**PROVIDED ENTRIES**

══════

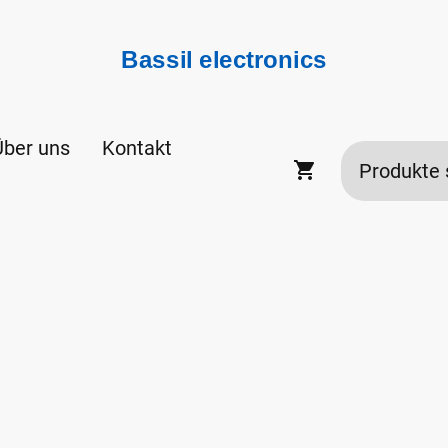
Bassil electronics
Über uns
Kontakt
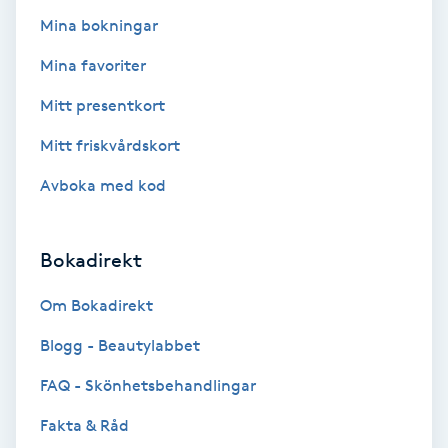
Mina bokningar
Kosmetisk tatuering
Mina favoriter
Kostrådgivning
Mitt presentkort
Kroppsinpackning
Mitt friskvårdskort
Avboka med kod
Kroppspeeling
Käkledsbehandling
Bokadirekt
Om Bokadirekt
Kärlbehandling
L
Blogg - Beautylabbet
FAQ - Skönhetsbehandlingar
Laserbehandling
Fakta & Råd
Lashlift Keratin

══════

Write down only how many lines in the listing contain the word "Mitt".

2